# ENTRIES SUPPLIED
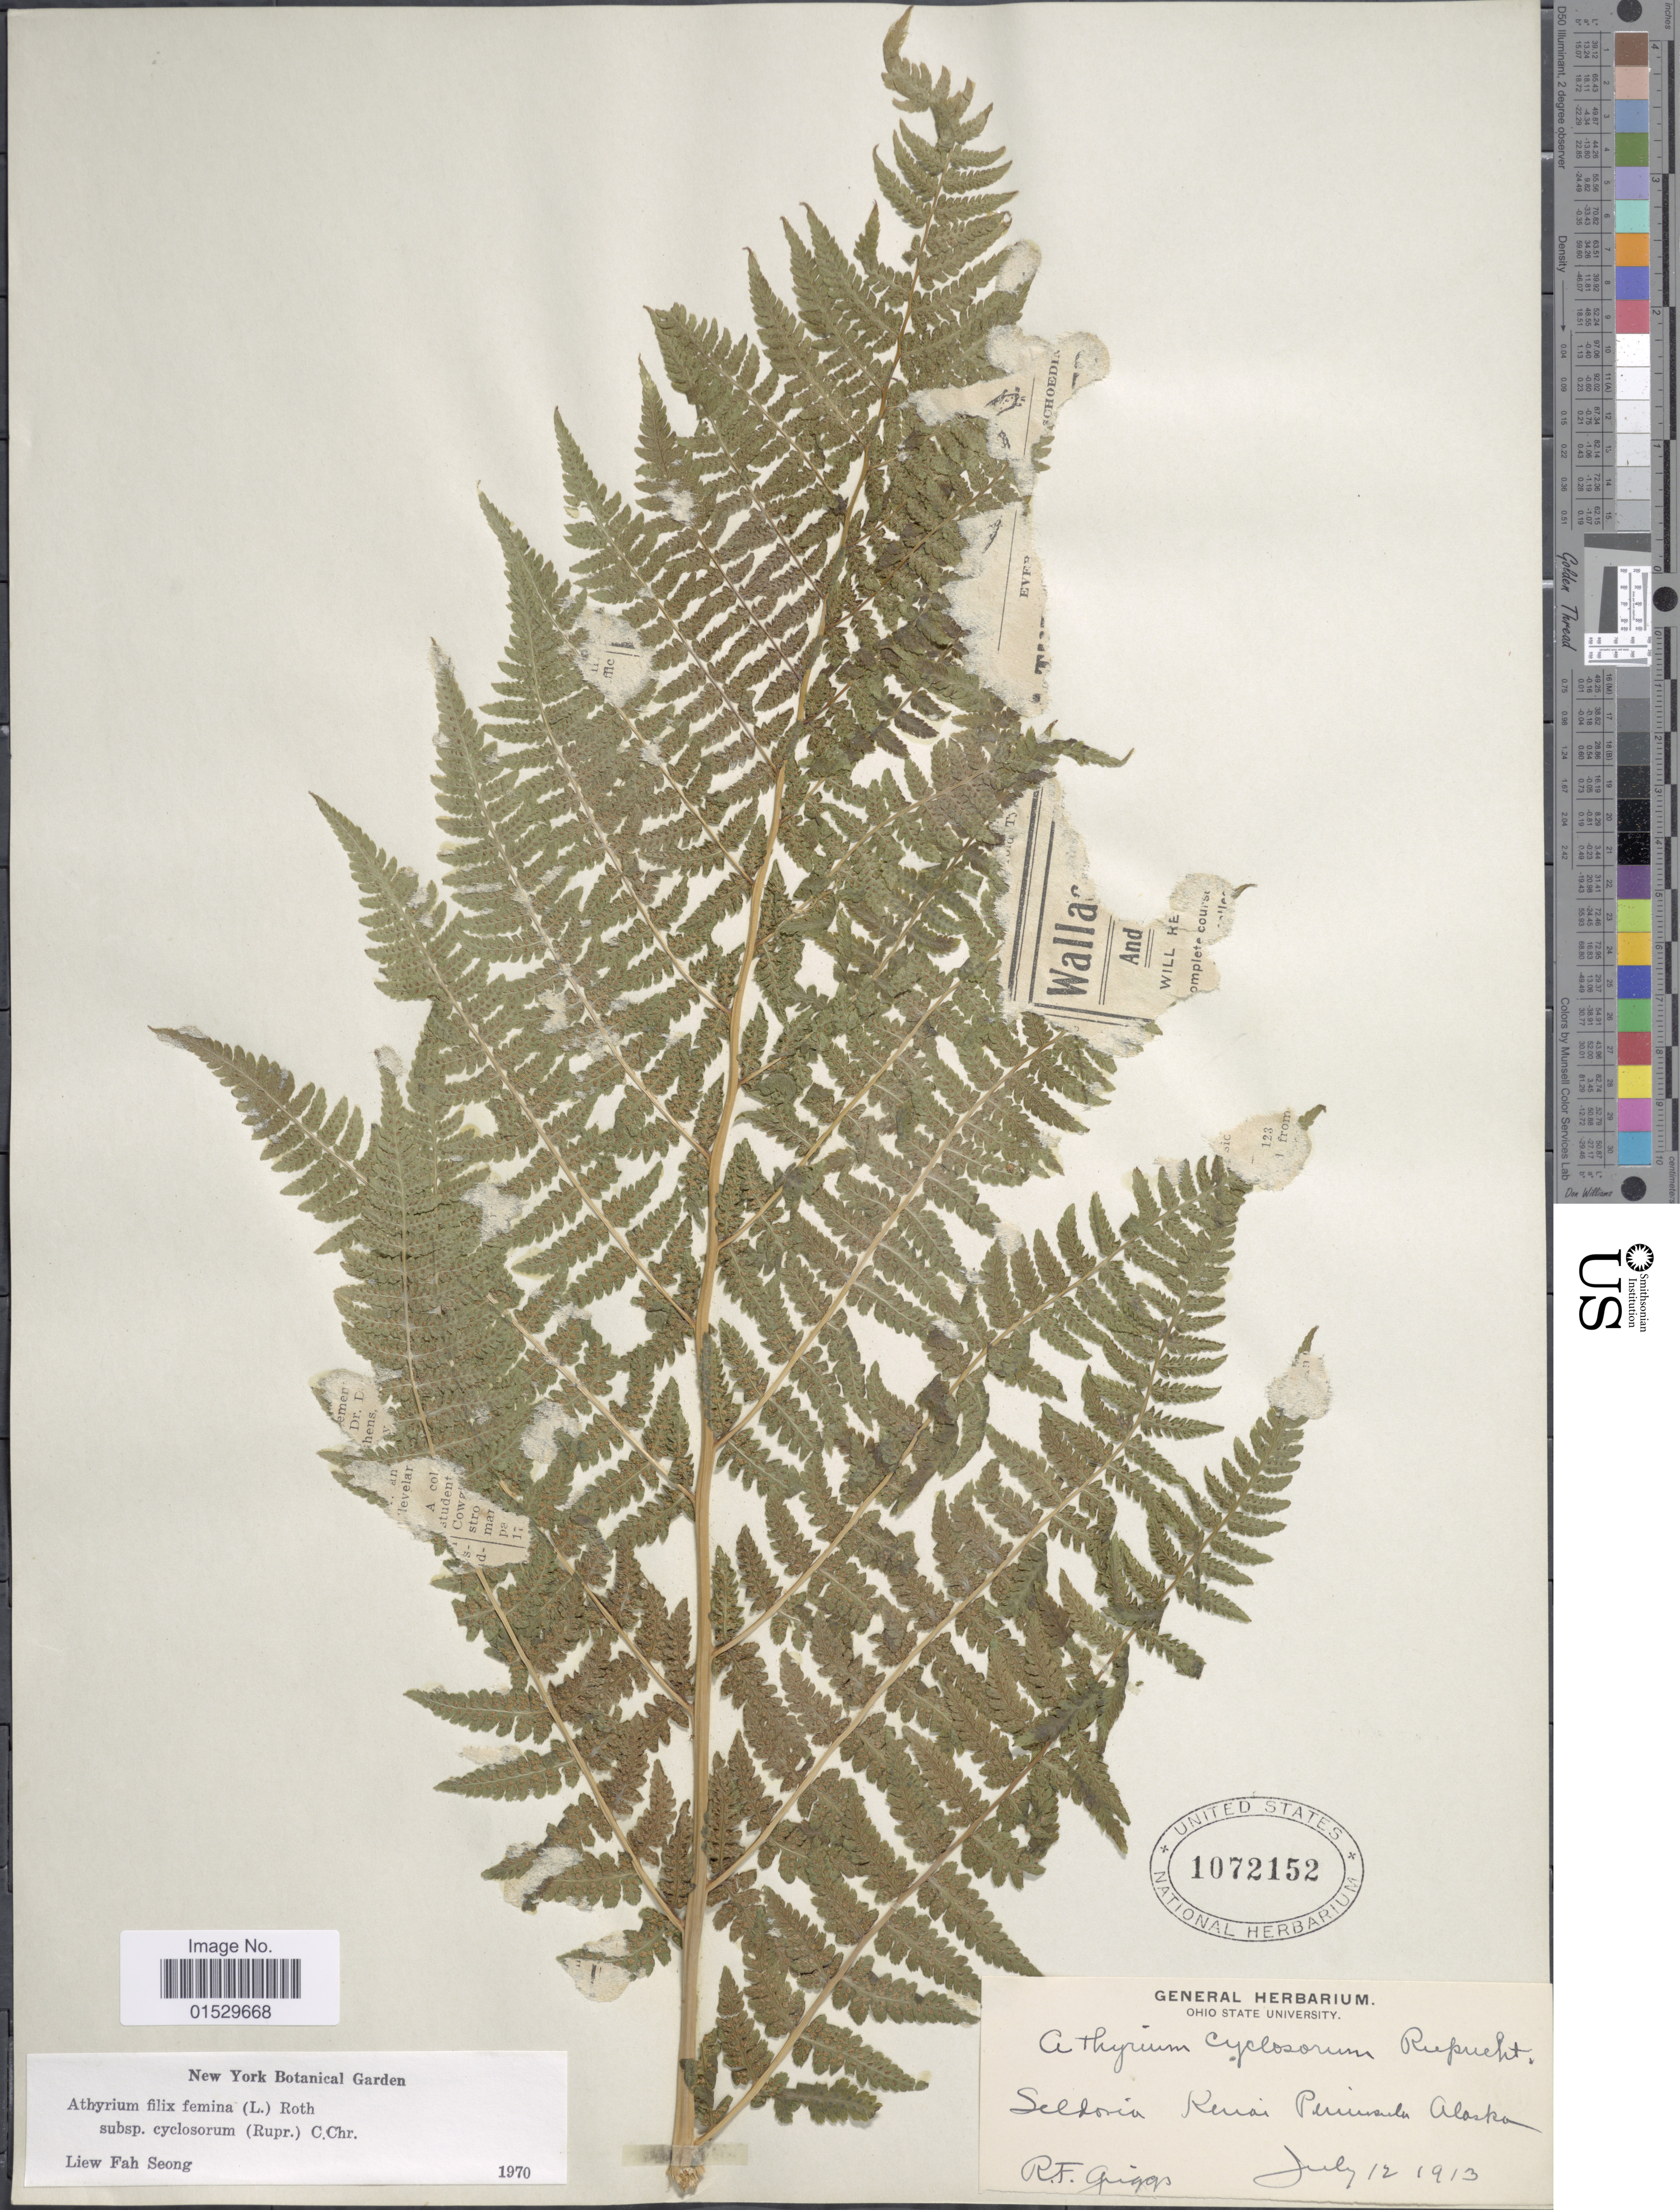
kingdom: Plantae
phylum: Tracheophyta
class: Polypodiopsida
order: Polypodiales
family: Athyriaceae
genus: Athyrium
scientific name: Athyrium filix-femina subsp. cyclosorum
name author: (Rupr.) C. Chr.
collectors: R. F. Griggs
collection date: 1913-07-12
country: United States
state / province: Alaska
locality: Seldoria Kenai Peninsula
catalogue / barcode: US 1072152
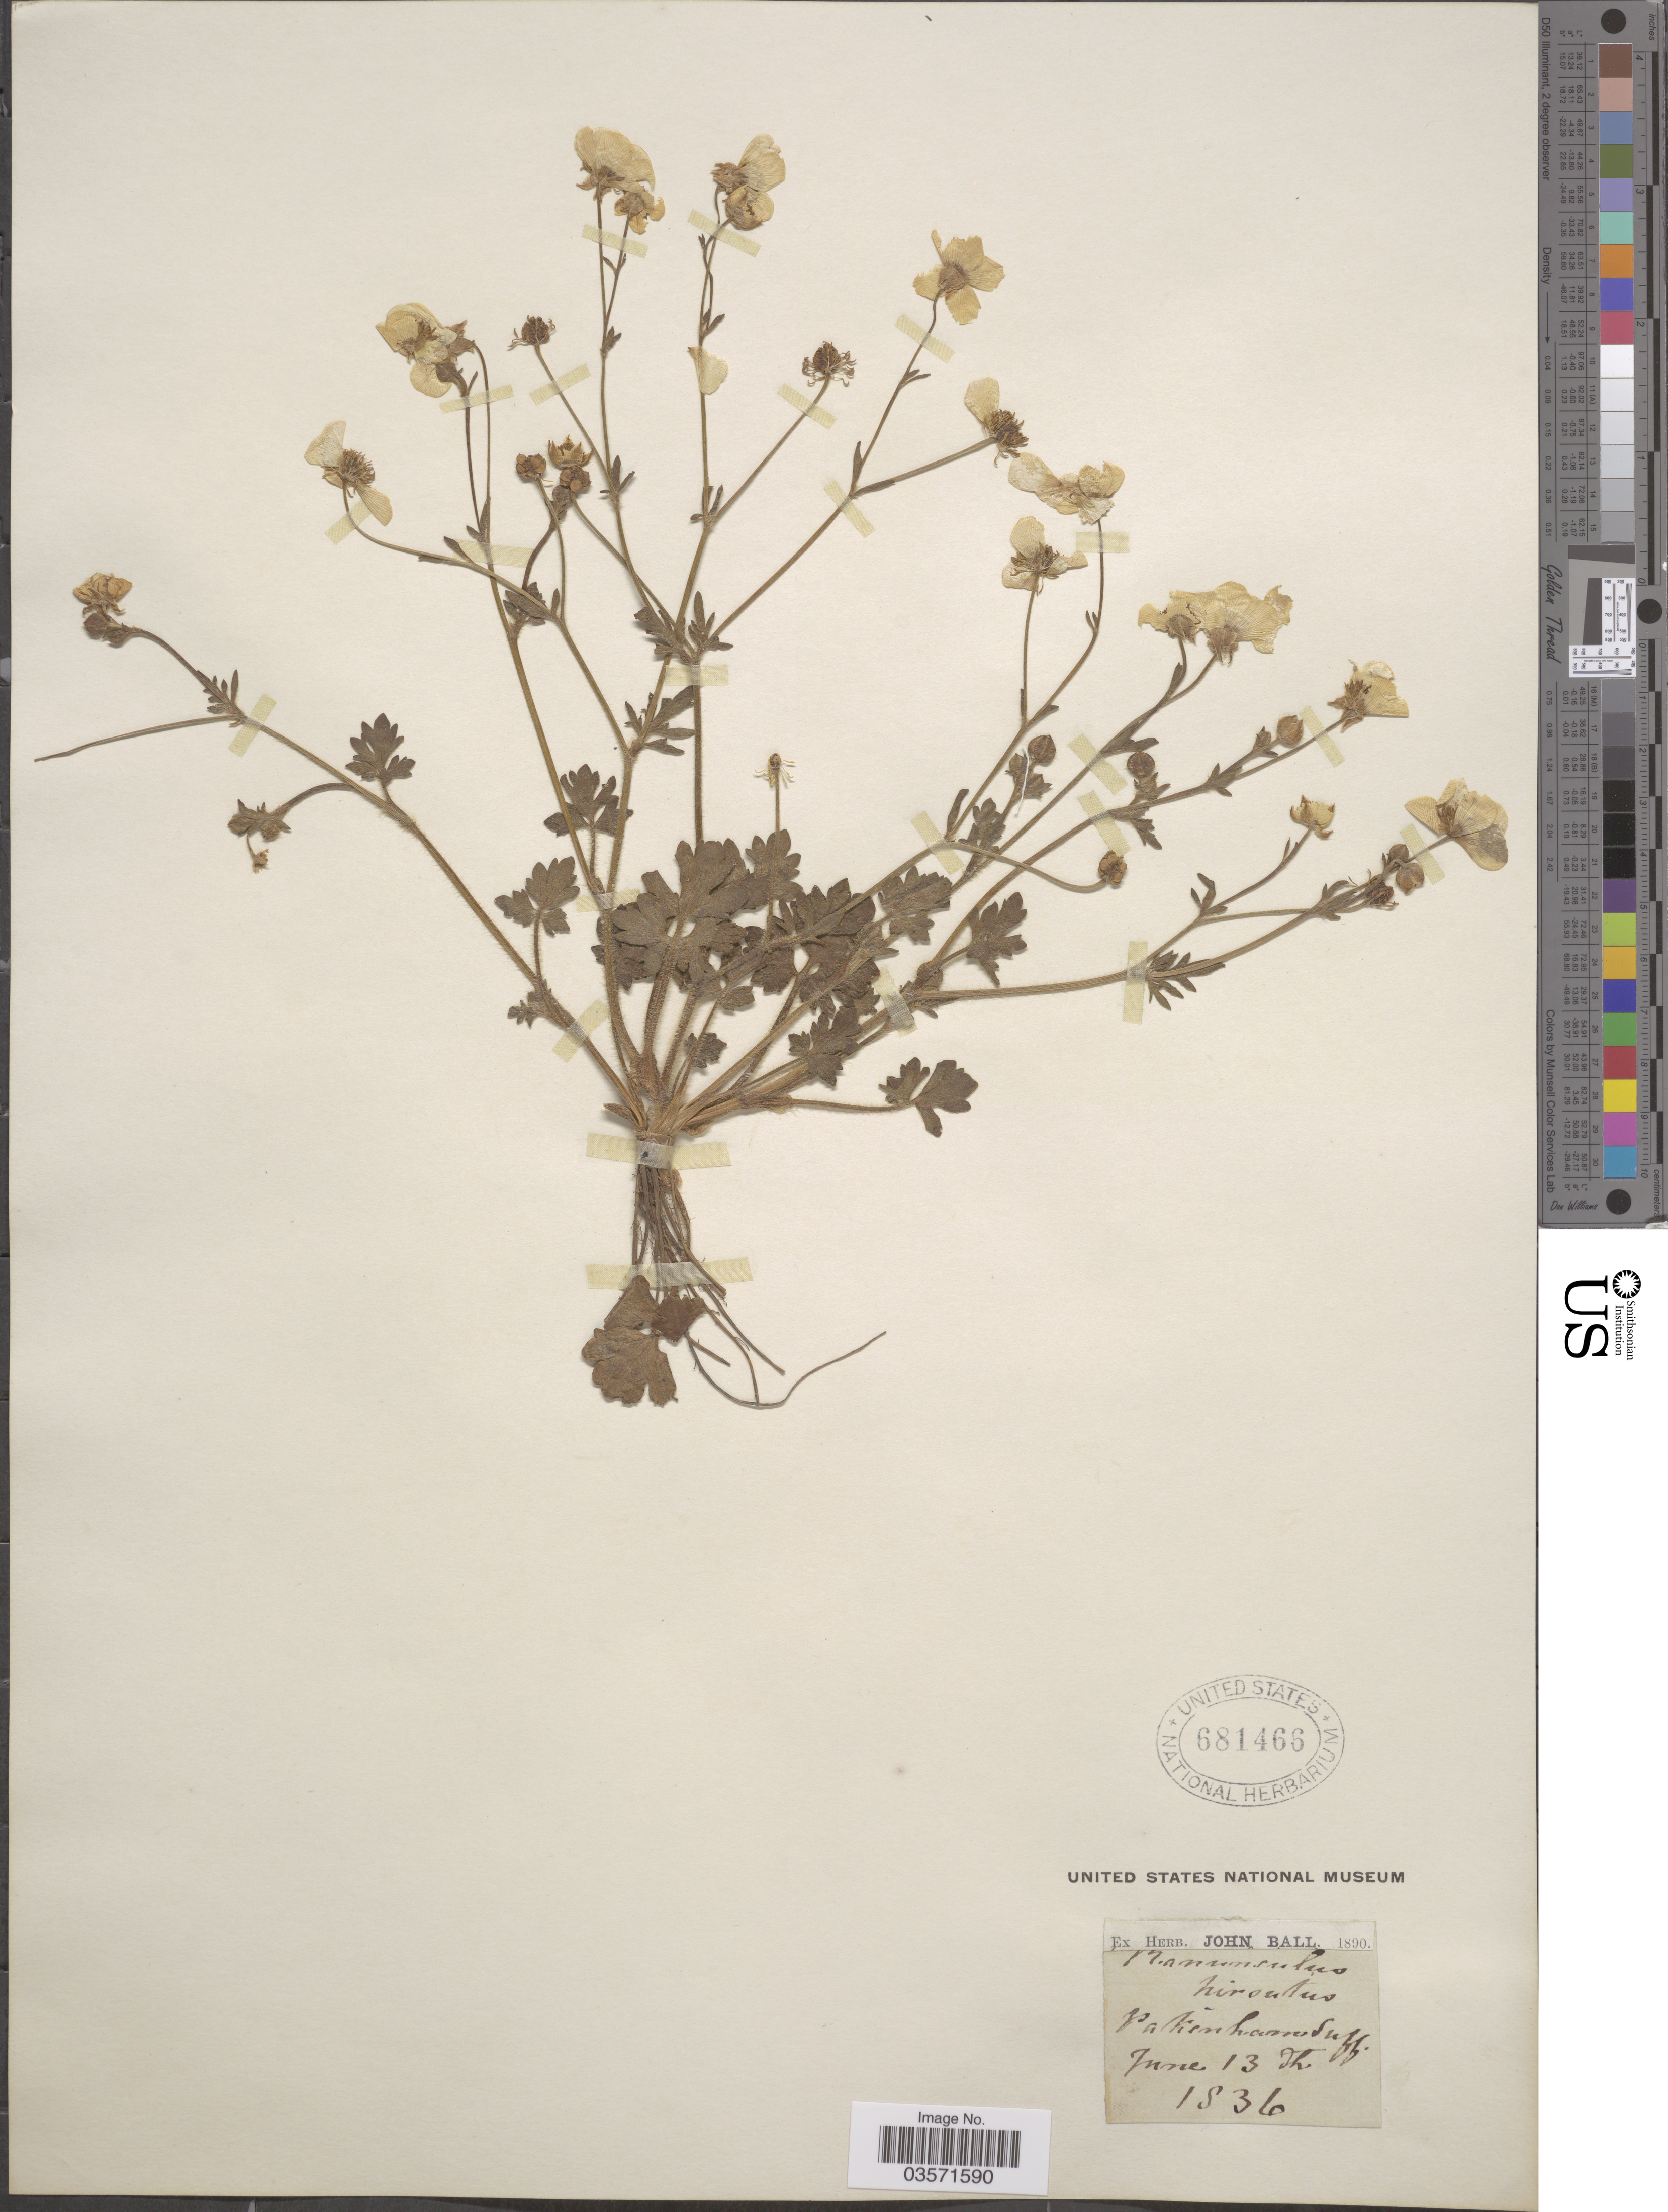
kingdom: Plantae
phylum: Tracheophyta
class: Magnoliopsida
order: Ranunculales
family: Ranunculaceae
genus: Ranunculus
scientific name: Ranunculus hirsutus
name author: Curtis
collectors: ex herb. John Ball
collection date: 1836-06-13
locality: Pakinhannoduff [interpreted].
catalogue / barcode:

# DESCRIPTION OF THE TASK
Rewrite the material above with every "locality" replaced by "collection site" and everything else unchanged. Leave the pictures out of your answer.

# THE RESULT
kingdom: Plantae
phylum: Tracheophyta
class: Polypodiopsida
order: Polypodiales
family: Athyriaceae
genus: Athyrium
scientific name: Athyrium filix-femina subsp. cyclosorum
name author: (Rupr.) C. Chr.
collectors: R. F. Griggs
collection date: 1913-07-12
country: United States
state / province: Alaska
collection site: Seldoria Kenai Peninsula
catalogue / barcode: US 1072152
kingdom: Plantae
phylum: Tracheophyta
class: Magnoliopsida
order: Ranunculales
family: Ranunculaceae
genus: Ranunculus
scientific name: Ranunculus hirsutus
name author: Curtis
collectors: ex herb. John Ball
collection date: 1836-06-13
collection site: Pakinhannoduff [interpreted].
catalogue / barcode:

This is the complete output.